A good sized splash of bourbon in the sauce for these Bourbon Cocktail Wieners makes this recipe from an old local cookbook a reliable favorite.

Ingredients

  • 2 14-oz packages of cocktail dogs (I use Little Smokies)

  • 1/2 cup brown sugar

  • 1/2 cup catsup

  • 1/2 cup bourbon whiskey

  • 1/4 cup onion, finely chopped

Directions

  • In a medium saucepan, combine the brown sugar, catsup, whiskey and onion. Bring to a boil.
  • Turn down the heat to a simmer and add the cocktail dogs.
  • Simmer for thirty minutes or until the dogs look plump and the sauce thickens.
  • Transfer to a slow cooker or chafing dish to keep hotdogs warm.
  • Serve and enjoy!

Notes

  • Recipe Source: Adapted from a recipe in Come Cook With Us

11 Comments

  1. Works well with southern comfort

  2. The taste of bourbon was still strong after hours of cooking. I will stick with my original family recipe.

    • Yes, bourbon is definitely a prominent flavor in this recipe for Bourbon Cocktail Wieners. Thanks for giving it a try!

  3. Winner! My husband would be SO happy if I fixed him cocktail wieners…something I NEVER make. I'm going to have to try this–if I can bring myself to pour a half cup of precious bourbon into the cooker, that is!

  4. I absolutely love it…it would go perfect served in my retro house.

  5. What a blast from the past! We used to make a similar recipe using a fondue pot and cocktail wieners. Hmmm… I don't remember adding whiskey.
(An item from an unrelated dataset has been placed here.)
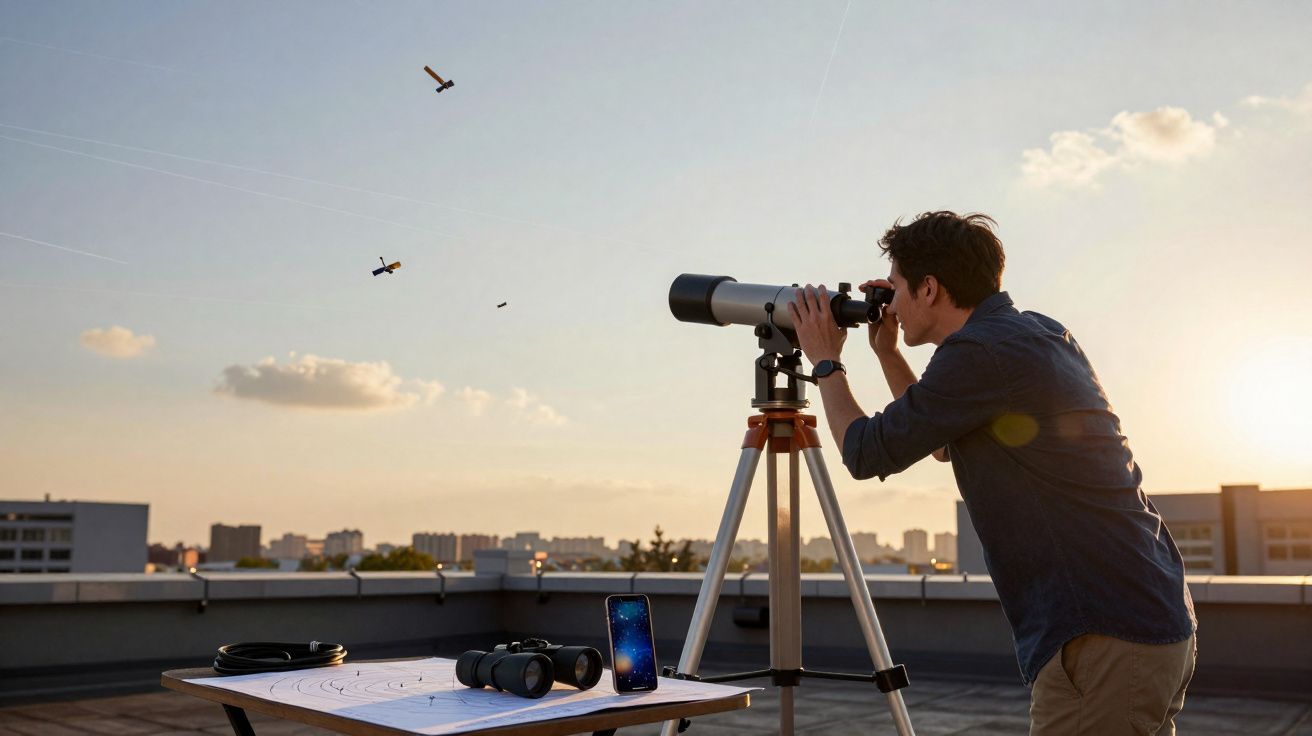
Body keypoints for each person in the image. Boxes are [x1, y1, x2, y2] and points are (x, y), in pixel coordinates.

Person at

  6. I love my slow cooker! I have a bunch of healthy slow cooker recipes that I post on my blog if you're interested.

  7. mmm…barbecue weinees are classic. if i ever go to a home-cooked party of any sort and they aren't on the buffet, i'll be surprised. they're certainly popular among my friends and family, and for good reason!
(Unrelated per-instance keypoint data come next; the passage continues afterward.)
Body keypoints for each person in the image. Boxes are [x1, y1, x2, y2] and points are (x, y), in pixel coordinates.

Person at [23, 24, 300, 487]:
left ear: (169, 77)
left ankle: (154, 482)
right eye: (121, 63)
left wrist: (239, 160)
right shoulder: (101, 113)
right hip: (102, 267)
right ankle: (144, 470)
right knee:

  8. I love old recipes like this that everybody loves. They are so tasty and become family traditions.

  9. Alanna Kellogg

    Ha! I have that same slow cooker! I loved it because you could use it on the stovetop first, then put onto the slow cooker base, it went in the dishwasher, etc. But I missed the new-fangled features like the automatic 'keep warm' setting so a year ago I got a new slow cooker. Within two months, the handle broke off the lid, just a couple of weeks ago, I tried to super-glue it back on but that turned out to be a REAL mess so the brand-new (used maybe 3 times) $50 Crockpot is in the garbage and I am so glad the Goodwill delivery didn't happen because that old slow cooker? It's still in the basement.

    PS Love your Christmas Eve description, it's enough to tempt me to try a recipe that wouldn't normally appeal. Maybe these are good with grits and I can kill two with one stone? 😉

  10. You have just gone all retro today on us!!!